Sends six sad emojis and a series of exclamation points.
Calls once, knowing my cousin can’t pick up, she’s at work.
(You gotta add a lil’ digital intensity to make people believe you wouldn’t actually miss your best friend’s bachelorette party because you’re secretly marrying their first cousin)
She adds a few platitudes about how death is such a tragedy, and how no one knows when this life will end.
My cousin promptly responds, gives her condolences.
Politely pardons her absence.
She thumbs through the omg’s and I’m so sorry’s.
A half-smile blooms.
She kicks up her feet, opens Whatsapp, scrolls through the bachelorette thread, stops at the message she sent when it was first formed.
We have to make sure to really show out for our girl! Our goal is to make our bride happy by any means necessary! Whatever you all need from me I’ll do.
She skims it.
Chuckles.
Shrugs.
Deletes the chat entirely.
She interlocks both hands behind her head, eyes rolling towards the ceiling. She pictures all the likes, comments, and re-shares crowding her phone after she posts her traditional wedding.
And how she’ll be able to say my husband to strangers on the street and all her sorry single friends. How everyone will choke at how gorgeous the gowns will be, and how even her best friend’s wedding won’t compare. How she’ll go live on IG after the video hits 1 million views, and how people who hate her will have to block BellaNaija.
How she isn’t actually a bad friend, she’s just a better fiancé.
And whatever her future husband wants, regardless of whether he’s her “best friend’s” first fucking cousin or not, she’s going to give him.
This series is about getting more comfortable with the never-ending, magically forgiving process of revision. In the words of Annie Dillard:
One of the few things I know about writing is this: spend it all, shoot it, play it, lose it, all, right away, every time. Do not hoard what seems good for a later place in the book, or for another book; give it, give it all, give it now. The impulse to save something good for a better place later is the signal to spend it now. Something more will arise for later, something better.
These things fill from behind, from beneath, like well water. Similarly, the impulse to keep to yourself what you have learned is not only shameful, it is destructive. Anything you do not give freely and abundantly becomes lost to you. You open your safe and find ashes.

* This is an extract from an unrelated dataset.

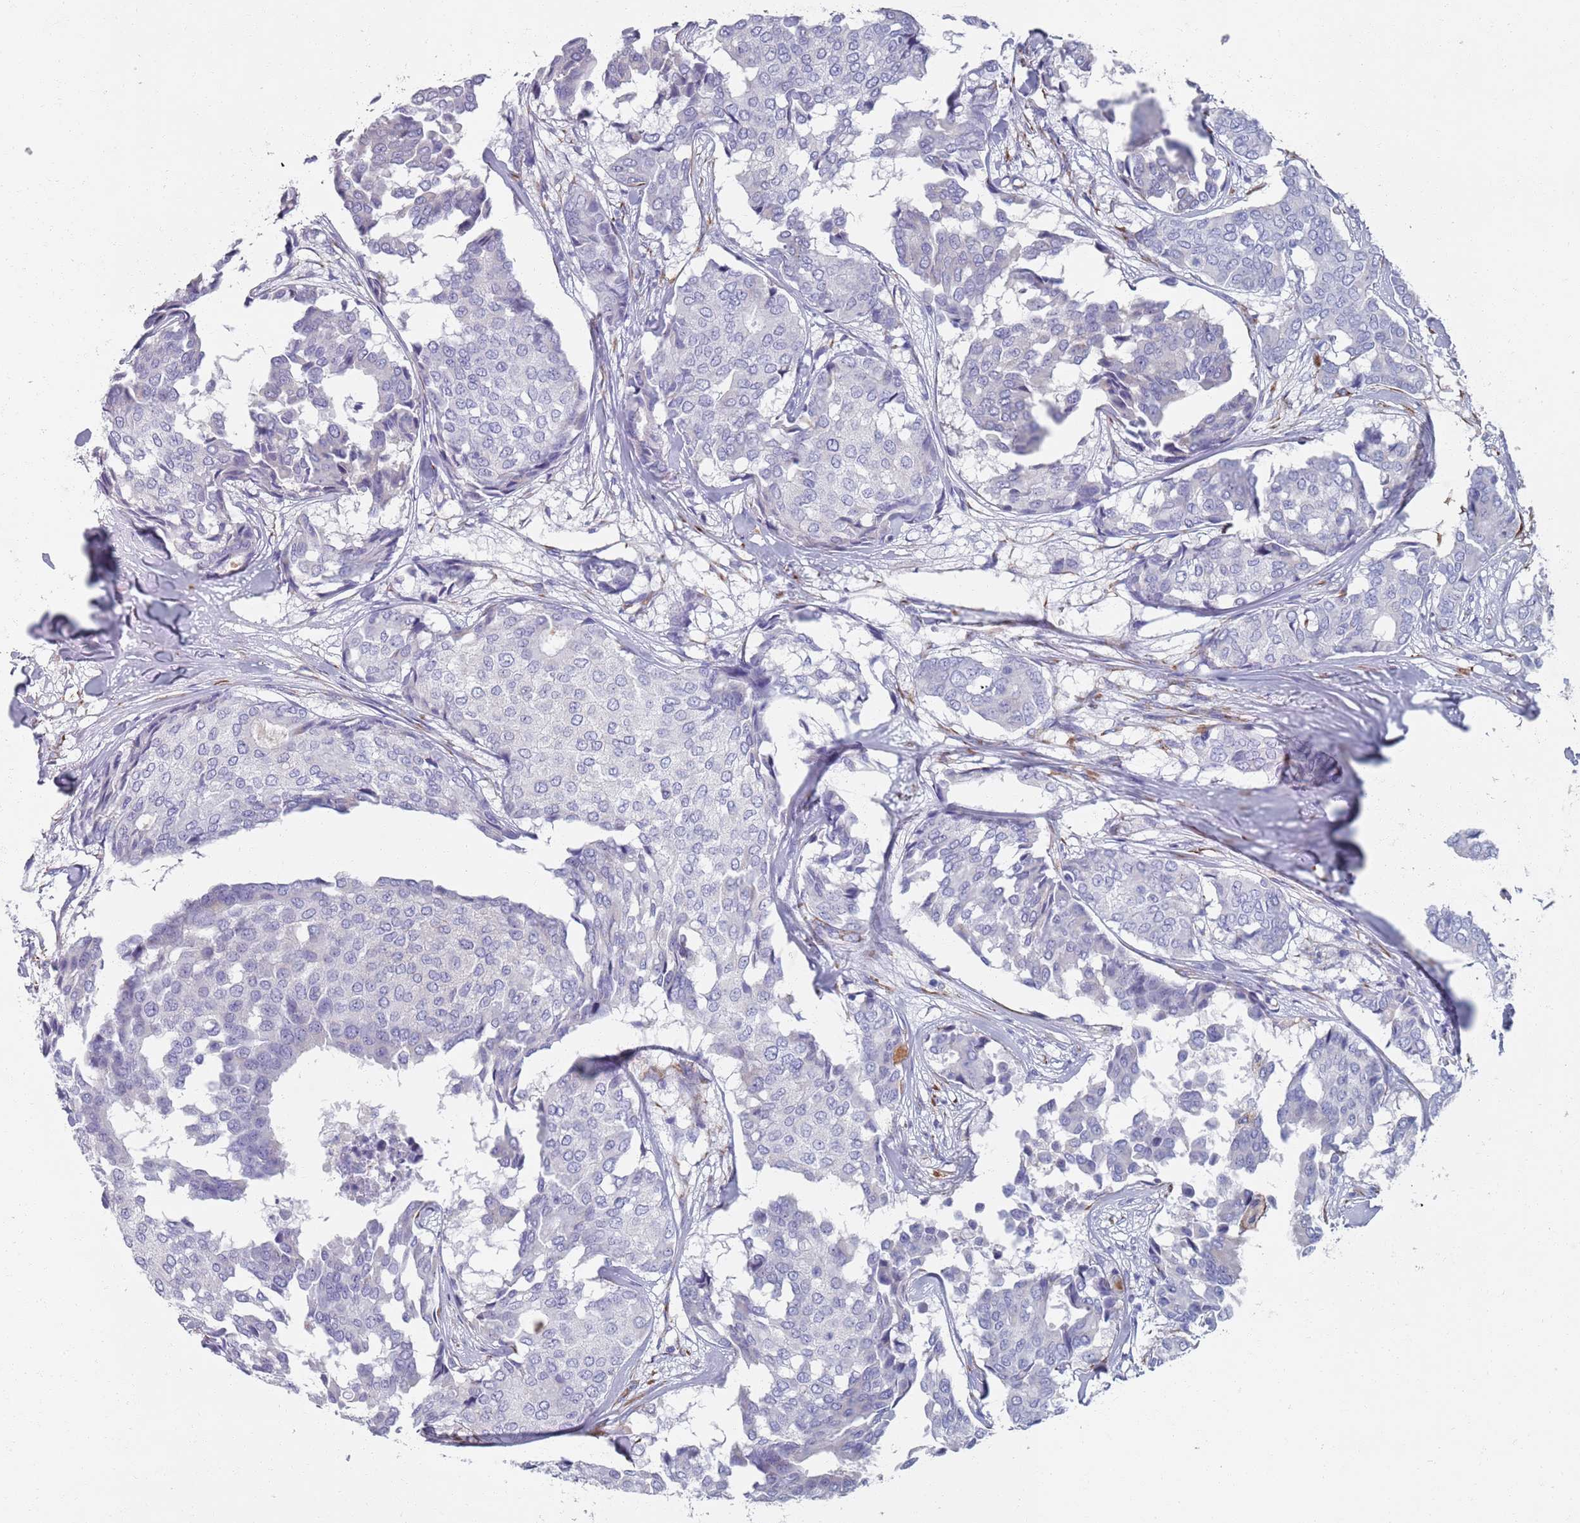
{"staining": {"intensity": "negative", "quantity": "none", "location": "none"}, "tissue": "breast cancer", "cell_type": "Tumor cells", "image_type": "cancer", "snomed": [{"axis": "morphology", "description": "Duct carcinoma"}, {"axis": "topography", "description": "Breast"}], "caption": "Immunohistochemistry of breast intraductal carcinoma reveals no staining in tumor cells.", "gene": "PLOD1", "patient": {"sex": "female", "age": 75}}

Thank you for letting me share lil’ snippets of my manuscript and the 4th season of Passing Through The Podcast every week.
— Nneka
"Anything you do not give freely and abundantly becomes lost to you. You open your safe and find ashes." I love this, and thoroughly enjoyed your story. Laughing out so loud. Why does she have to hide that she is getting married and to her best friend's first cousin. As you can see I am already invested in this telenovela! Brava Nneka.